[Records contained in a dataset]

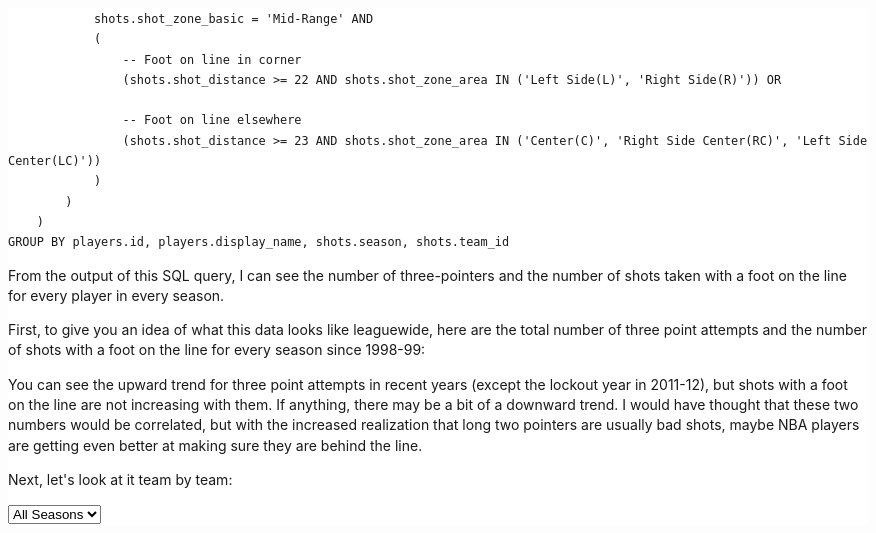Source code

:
 ```
            shots.shot_zone_basic = 'Mid-Range' AND
            (
                -- Foot on line in corner
                (shots.shot_distance >= 22 AND shots.shot_zone_area IN ('Left Side(L)', 'Right Side(R)')) OR

                -- Foot on line elsewhere
                (shots.shot_distance >= 23 AND shots.shot_zone_area IN ('Center(C)', 'Right Side Center(RC)', 'Left Side Center(LC)'))
            )
        )
    )
GROUP BY players.id, players.display_name, shots.season, shots.team_id
```

From the output of this SQL query, I can see the number of three-pointers and the number of shots taken with a foot on the line for every player in every season.

First, to give you an idea of what this data looks like leaguewide, here are the total number of three point attempts and the number of shots with a foot on the line for every season since 1998-99:

<div id="figure1"></div>

You can see the upward trend for three point attempts in recent years (except the lockout year in 2011-12), but shots with a foot on the line are not increasing with them. If anything, there may be a bit of a downward trend. I would have thought that these two numbers would be correlated, but with the increased realization that long two pointers are usually bad shots, maybe NBA players are getting even better at making sure they are behind the line.

Next, let's look at it team by team:

<form class="d-flex float-end">
  <select class="form-select" id="figure2season">
    <option>All Seasons</option>
    <option>2018-19</option>
    <option>2017-18</option>
    <option>2016-17</option>
    <option>2015-16</option>
    <option>2014-15</option>
    <option>2013-14</option>
    <option>2012-13</option>
    <option>2011-12</option>
    <option>2010-11</option>
    <option>2009-10</option>
    <option>2008-09</option>
    <option>2007-08</option>
    <option>2006-07</option>
    <option>2005-06</option>
    <option>2004-05</option>
    <option>2003-04</option>
    <option>2002-03</option>
    <option>2001-02</option>
    <option>2000-01</option>
    <option>1999-00</option>
    <option>1998-99</option>
  </select>
</form>
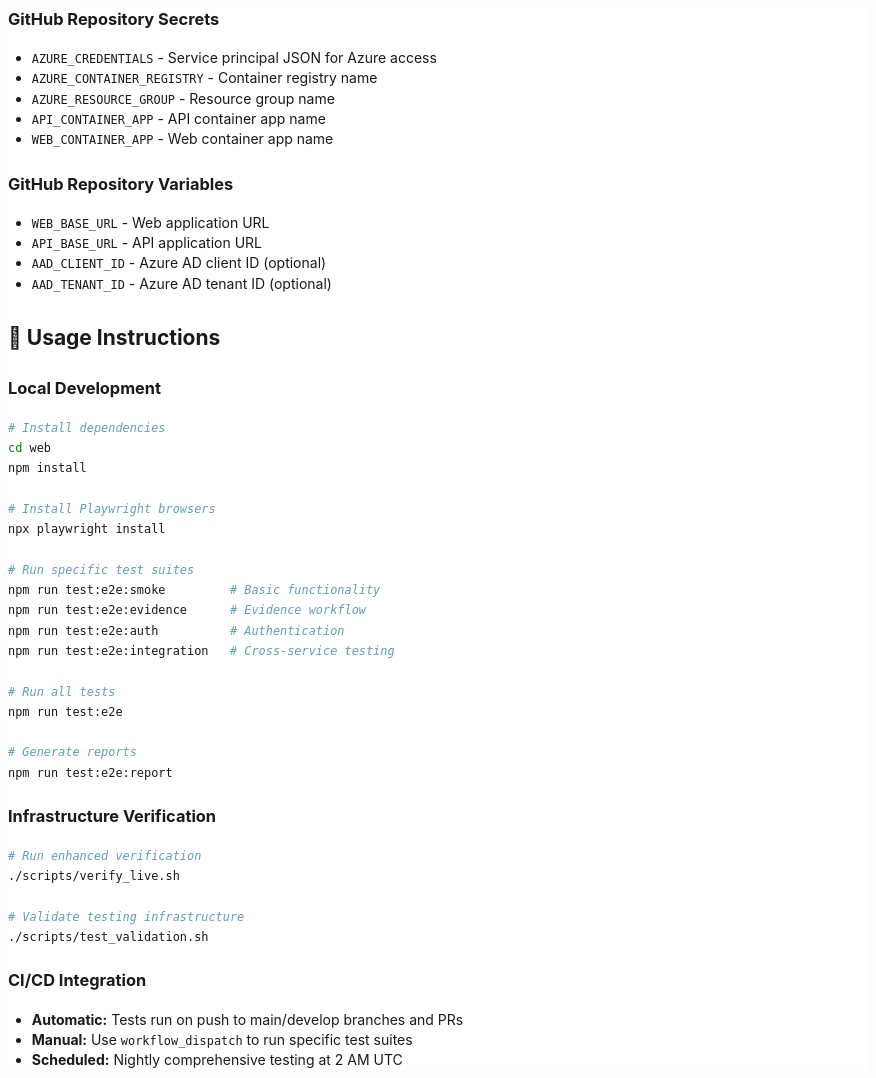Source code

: ### GitHub Repository Secrets
- `AZURE_CREDENTIALS` - Service principal JSON for Azure access
- `AZURE_CONTAINER_REGISTRY` - Container registry name
- `AZURE_RESOURCE_GROUP` - Resource group name
- `API_CONTAINER_APP` - API container app name
- `WEB_CONTAINER_APP` - Web container app name

### GitHub Repository Variables
- `WEB_BASE_URL` - Web application URL
- `API_BASE_URL` - API application URL
- `AAD_CLIENT_ID` - Azure AD client ID (optional)
- `AAD_TENANT_ID` - Azure AD tenant ID (optional)

## 🚀 Usage Instructions

### Local Development
```bash
# Install dependencies
cd web
npm install

# Install Playwright browsers
npx playwright install

# Run specific test suites
npm run test:e2e:smoke         # Basic functionality
npm run test:e2e:evidence      # Evidence workflow
npm run test:e2e:auth          # Authentication
npm run test:e2e:integration   # Cross-service testing

# Run all tests
npm run test:e2e

# Generate reports
npm run test:e2e:report
```

### Infrastructure Verification
```bash
# Run enhanced verification
./scripts/verify_live.sh

# Validate testing infrastructure
./scripts/test_validation.sh
```

### CI/CD Integration
- **Automatic:** Tests run on push to main/develop branches and PRs
- **Manual:** Use `workflow_dispatch` to run specific test suites
- **Scheduled:** Nightly comprehensive testing at 2 AM UTC
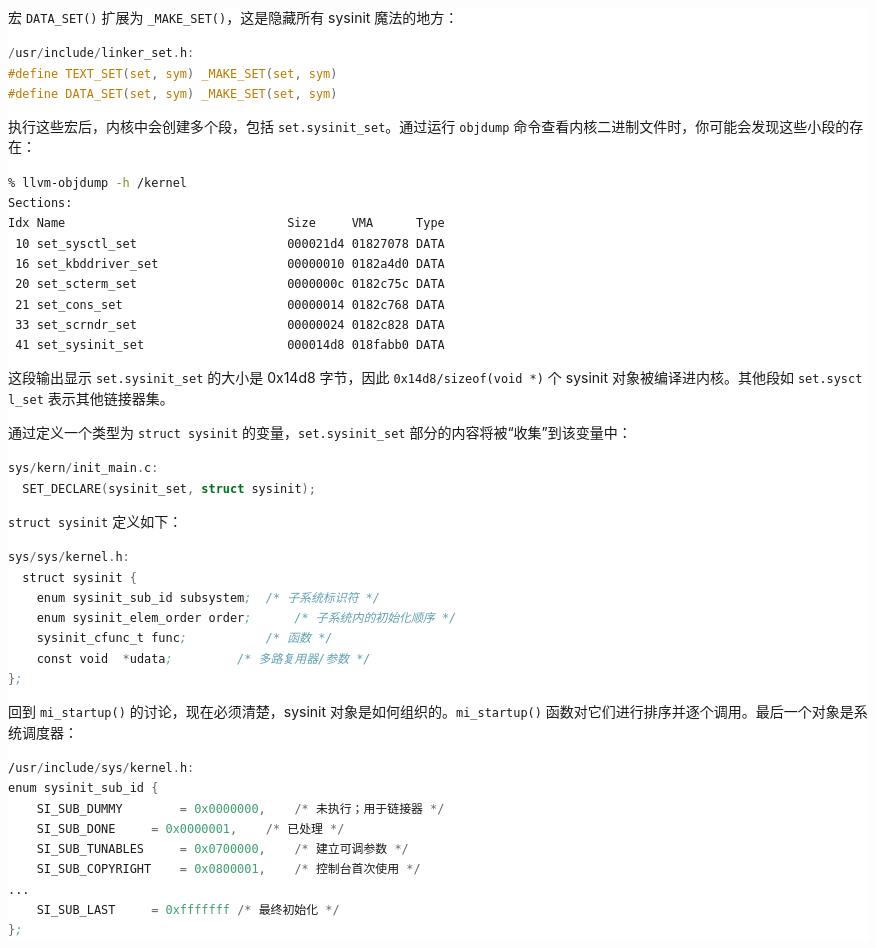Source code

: 宏 `DATA_SET()` 扩展为 `_MAKE_SET()`，这是隐藏所有 sysinit 魔法的地方：

```c
/usr/include/linker_set.h:
#define TEXT_SET(set, sym) _MAKE_SET(set, sym)
#define DATA_SET(set, sym) _MAKE_SET(set, sym)
```

执行这些宏后，内核中会创建多个段，包括 `set.sysinit_set`。通过运行 `objdump` 命令查看内核二进制文件时，你可能会发现这些小段的存在：

```sh
% llvm-objdump -h /kernel
Sections:
Idx Name                               Size     VMA      Type
 10 set_sysctl_set                     000021d4 01827078 DATA
 16 set_kbddriver_set                  00000010 0182a4d0 DATA
 20 set_scterm_set                     0000000c 0182c75c DATA
 21 set_cons_set                       00000014 0182c768 DATA
 33 set_scrndr_set                     00000024 0182c828 DATA
 41 set_sysinit_set                    000014d8 018fabb0 DATA
```

这段输出显示 `set.sysinit_set` 的大小是 0x14d8 字节，因此 `0x14d8/sizeof(void *)` 个 sysinit 对象被编译进内核。其他段如 `set.sysctl_set` 表示其他链接器集。

通过定义一个类型为 `struct sysinit` 的变量，`set.sysinit_set` 部分的内容将被“收集”到该变量中：

```c
sys/kern/init_main.c:
  SET_DECLARE(sysinit_set, struct sysinit);
```

`struct sysinit` 定义如下：

```asm
sys/sys/kernel.h:
  struct sysinit {
	enum sysinit_sub_id	subsystem;	/* 子系统标识符 */
	enum sysinit_elem_order	order;		/* 子系统内的初始化顺序 */
	sysinit_cfunc_t func;			/* 函数 */
	const void	*udata;			/* 多路复用器/参数 */
};
```

回到 `mi_startup()` 的讨论，现在必须清楚，sysinit 对象是如何组织的。`mi_startup()` 函数对它们进行排序并逐个调用。最后一个对象是系统调度器：

```asm
/usr/include/sys/kernel.h:
enum sysinit_sub_id {
	SI_SUB_DUMMY		= 0x0000000,	/* 未执行；用于链接器 */
	SI_SUB_DONE		= 0x0000001,	/* 已处理 */
	SI_SUB_TUNABLES		= 0x0700000,	/* 建立可调参数 */
	SI_SUB_COPYRIGHT	= 0x0800001,	/* 控制台首次使用 */
...
	SI_SUB_LAST		= 0xfffffff	/* 最终初始化 */
};
```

→ Requirement
Exclude all pictures and reproduce verbatim the lines running from the line that contains "- **Manual:** Use" to the end of the data above, both ends included.

→ Result
- **Manual:** Use `workflow_dispatch` to run specific test suites
- **Scheduled:** Nightly comprehensive testing at 2 AM UTC
Source code

: 宏 `DATA_SET()` 扩展为 `_MAKE_SET()`，这是隐藏所有 sysinit 魔法的地方：

```c
/usr/include/linker_set.h:
#define TEXT_SET(set, sym) _MAKE_SET(set, sym)
#define DATA_SET(set, sym) _MAKE_SET(set, sym)
```

执行这些宏后，内核中会创建多个段，包括 `set.sysinit_set`。通过运行 `objdump` 命令查看内核二进制文件时，你可能会发现这些小段的存在：

```sh
% llvm-objdump -h /kernel
Sections:
Idx Name                               Size     VMA      Type
 10 set_sysctl_set                     000021d4 01827078 DATA
 16 set_kbddriver_set                  00000010 0182a4d0 DATA
 20 set_scterm_set                     0000000c 0182c75c DATA
 21 set_cons_set                       00000014 0182c768 DATA
 33 set_scrndr_set                     00000024 0182c828 DATA
 41 set_sysinit_set                    000014d8 018fabb0 DATA
```

这段输出显示 `set.sysinit_set` 的大小是 0x14d8 字节，因此 `0x14d8/sizeof(void *)` 个 sysinit 对象被编译进内核。其他段如 `set.sysctl_set` 表示其他链接器集。

通过定义一个类型为 `struct sysinit` 的变量，`set.sysinit_set` 部分的内容将被“收集”到该变量中：

```c
sys/kern/init_main.c:
  SET_DECLARE(sysinit_set, struct sysinit);
```

`struct sysinit` 定义如下：

```asm
sys/sys/kernel.h:
  struct sysinit {
	enum sysinit_sub_id	subsystem;	/* 子系统标识符 */
	enum sysinit_elem_order	order;		/* 子系统内的初始化顺序 */
	sysinit_cfunc_t func;			/* 函数 */
	const void	*udata;			/* 多路复用器/参数 */
};
```

回到 `mi_startup()` 的讨论，现在必须清楚，sysinit 对象是如何组织的。`mi_startup()` 函数对它们进行排序并逐个调用。最后一个对象是系统调度器：

```asm
/usr/include/sys/kernel.h:
enum sysinit_sub_id {
	SI_SUB_DUMMY		= 0x0000000,	/* 未执行；用于链接器 */
	SI_SUB_DONE		= 0x0000001,	/* 已处理 */
	SI_SUB_TUNABLES		= 0x0700000,	/* 建立可调参数 */
	SI_SUB_COPYRIGHT	= 0x0800001,	/* 控制台首次使用 */
...
	SI_SUB_LAST		= 0xfffffff	/* 最终初始化 */
};
```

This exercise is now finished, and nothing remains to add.